Harrigan said she loaded her schedule with Advanced Placement and Honors courses during her freshman and sophomore years, as well as some online classes, to put her in a position to finish ahead of schedule. She said about midway through her sophomore year graduating early became a reality she was ready to embrace.
“I am excited to go to college and I know what I want to be doing,” Harrigan said. “I am kind of done with high school and I want to finish and move on to different things.”
What Harrigan wants to be doing is concentrating on her piano abilities, a skill she has been perfecting since age 4. She has been working with a private instructor for about nine years and Harrigan said her love for piano stems from her immediate family.
“My parents put my brother and sister though music lessons, and they were a little bit older (than her), and so I thought my older brother and sister were the coolest people ever. I wanted to be like them so I started playing piano too,” she said. “They both moved on. My brother plays trumpet and my sister played harp for a while, and I really liked piano so I stuck with that for now.”
Harrigan participates in a couple recitals each year and she played in the orchestra her freshman year during Reed’s production of Hairspray. She said her practice regimen consists of mastering a song given to her by her teacher and then learning places where she can add stylistic variations to make the piece more unique.
Harrigan said she plans to travel to Nampa, Idaho after graduating to attend Northwest Nazarene University where she will major in music with an emphasis in piano. She said her options are open for a piano career, concert pianist and church-worship pianist among them, and added that she is in no rush to define that career.
“When I started thinking about college, which was about sophomore year, I didn’t know what I wanted to study,” Harrigan said. “So I thought I have been doing piano for so long that maybe I could do piano for one year and then I could figure out what I am doing. It wasn’t until this year that I thought this could be my career and this is what I could be doing for the rest of my life. I haven’t really decided (a future career), but I want to do something with piano and I guess I have four years to figure that out.”
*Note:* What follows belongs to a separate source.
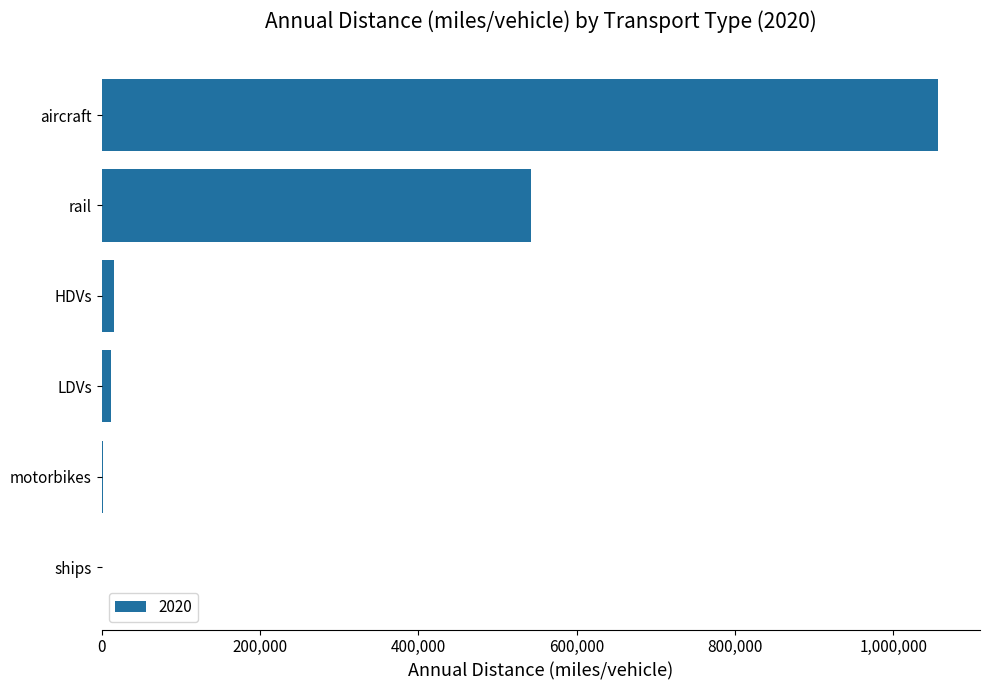

Are the bars grouped side by side (vs. stacked)?

No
Despite her immersion in the world of complex piano music, Harrigan said she does not limit herself to only piano music outside of practice. The music on her iPod may surprise you.
“I actually like to listen to a lot of things,” Harrigan said. “I can listen to dubstep, and I also like piano guys. I listen to classical music as well. I am not a big fan of country music, but I don’t hate country music like some people seem to. I like stuff that has a lot of bass in it or drums or if it has a really cool cello piece, I think those are pretty cool.”
Harrigan said she is winning the battle to keep her grades up while juggling her commitments. She said much of her success is attributed to cutting out electronic distractions and using her free time for crafting, knitting, quilting and various art projects.
“I have to cut out some things,” she said. “I usually don’t watch a lot of TV and I don’t really go on the computer a whole lot, so I have cut out a lot of electronic things to make time for homework and piano and other hobbies and stuff.”